La Croix : Dans votre livre, vous écrivez que Cristiano Ronaldo n’était pas destiné à devenir une des personnalités les plus médiatisées de la planète. Pourquoi ?
Thierry Marchand : À l’origine, il ne faut jamais oublier que Cristiano Ronaldo n’était pas un enfant désiré. Il n’a eu de cesse, depuis sa naissance, de prouver à ses parents et notamment à sa mère, qu’il méritait d’exister et qu’il allait leur montrer qu’ils pouvaient être fiers de lui.
Après, il a tout fait pour devenir ce qu’il est. C’est le résultat d’années de travail et de sacrifices. Il a quitté l’île de Madère pour Lisbonne, en quittant sa famille, à l’âge où d’autres entrent au collège. Il a enduré beaucoup de souffrances, beaucoup de brimades et de moqueries mais n’a jamais perdu de vue son objectif : être le meilleur du monde. À la fois, il n’était pas prédestiné à ça et en même temps, il n’avait que cet objectif-là.
Malgré son talent, son palmarès et sa remarquable longévité (il a 39 ans), Cristiano Ronaldo n’a jamais fait l’unanimité dans le monde du football. Comment l’expliquer ?

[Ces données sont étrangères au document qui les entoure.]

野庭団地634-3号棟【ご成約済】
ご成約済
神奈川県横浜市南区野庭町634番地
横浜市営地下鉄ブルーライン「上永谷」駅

T. M. : La première des raisons, c’est sans doute son comportement. Sur le terrain, il agace. Il veut tellement montrer que c’est le meilleur qu’il est obnubilé par ça. Les attitudes peuvent agacer le public, voire parfois ses propres coéquipiers. Dans le football professionnel, il y a des ego partout et, si lui en a un sans doute démesuré, les autres autour en ont un aussi. La chance qu’il a eue, c’est qu’il était très souvent accompagné de grands attaquants sans doute plus modestes, comme Wayne Rooney à Manchester United ou Karim Benzema au Real Madrid.

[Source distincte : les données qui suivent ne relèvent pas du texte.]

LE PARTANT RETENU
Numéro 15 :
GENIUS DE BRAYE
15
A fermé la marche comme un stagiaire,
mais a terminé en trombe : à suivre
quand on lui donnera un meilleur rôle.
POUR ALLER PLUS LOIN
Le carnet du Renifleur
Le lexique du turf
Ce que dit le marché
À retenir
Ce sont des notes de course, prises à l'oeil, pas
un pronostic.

La deuxième raison, c’est son duel à distance historique avec Lionel Messi. On ne verra pas un duel pareil avant les cinquante prochaines années. Les deux sont de la même génération (Lionel Messi a deux ans de moins). Ils ont grandi dans le football ensemble. Ils ont tous les deux gagné les plus beaux trophées, ils ont joué longtemps dans le même championnat… Tout cela a créé autour d’eux des communautés de fans. Dès lors, pour certains, c’est une légende, quand pour d’autres, c’est l’antithèse du héros.
Après son exil en Arabie saoudite en 2022, dans le club d’Al-Nassr, certains pronostiquaient une fin de carrière à brève échéance. Est-il encore légitime au sein de l’équipe portugaise ?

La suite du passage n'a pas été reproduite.